Michel Chanteau, sacerdote di origine francese e piccolo come un tzotzil, parroco di Chenalhó per tre decenni, fino a che fu espulso forever dal governo di Ernesto Zedillo con un’applicazione faziosa dell'articolo 33 costituzionale, è oggi ai piedi dell'altare in Chenalhó, con veste talare e stola. Distribuisce la comunione, come ha fatto per moltissimi anni, in questa festa. È ritornato.

Fiera di cianfrusaglie

Le strade di San Pedro Chenalhó pullulano di migliaia di indigeni in una festa di cianfrusaglie "da fiera"... e l'animazione musicale nell'atrio del tempio di un gruppo di Tuxtla Gutiérrez include la "attraente visione" di una vedette che ancheggia il suo ombelico davanti a centinaia di indigeni che la guardano attoniti e non applaudono neanche quando la ragazza, abituata ad altri pubblici, con civetteria chiede loro che lo facciano.

Il suolo è pieno di spazzatura e fango dopo due giorni di festa. Numerosi corpi di indigeni caduti come marionette senza fili toccano il fondo della loro frenesia a base di posh. Ad ognuno il suo campo di battaglia. Tra vergini, crocifissi e santini sulle bancarelle, spiccano le riproduzioni di un'effigie nuova in queste terre: la "santa Morte", in tunica rossa e con una falce spaventosa.

Odore di vinacce, di frutta marcia... Un uomo passa vendendo alcuni pezzi di lamina che miagolano come un gatto in calore. Di fronte al palazzo municipale, il municipio propone con scarso successo la propria festa. È la celebrazione più solitaria e disadorna di tutto il territorio, la vince persino la mascherata dei soldati federali in Majomut, il che è tutto dire.

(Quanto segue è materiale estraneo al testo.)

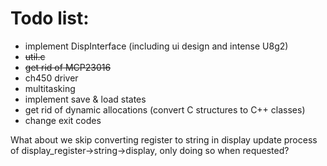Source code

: # Todo list:
- implement DispInterface (including ui design and intense U8g2)
- ~~util.c~~
- ~~get rid of MCP23016~~
- ch450 driver
- multitasking
- implement save & load states
- get rid of dynamic allocations (convert C structures to C++ classes)
- change exit codes

What about we skip converting register to string in display update process of display_register->string->display, only doing so when requested?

Anche San Pablo Chalchihuitán va di festa, ma i miracoli di questo santo sembrano antichi, circolari, molto più catartici e bizzarri. Il pavimento della chiesa sembra in fiamme. Centinaia di candeline scaldano il penetrante incenso respirato dalle donne inginocchiate che umiliano la testa contro le panche tra i lamenti, mentre un uomo salmodia in un tzotzil interminabile. Qui gli ubriachi non cadono ancora, ma non tarderanno a farlo, a meno che san Paolo sostenga i loro fili mentre stanno ballando al suono di arpa, chitarra, maracas ed ai trepidanti aliti di una banda ricca in tamburi.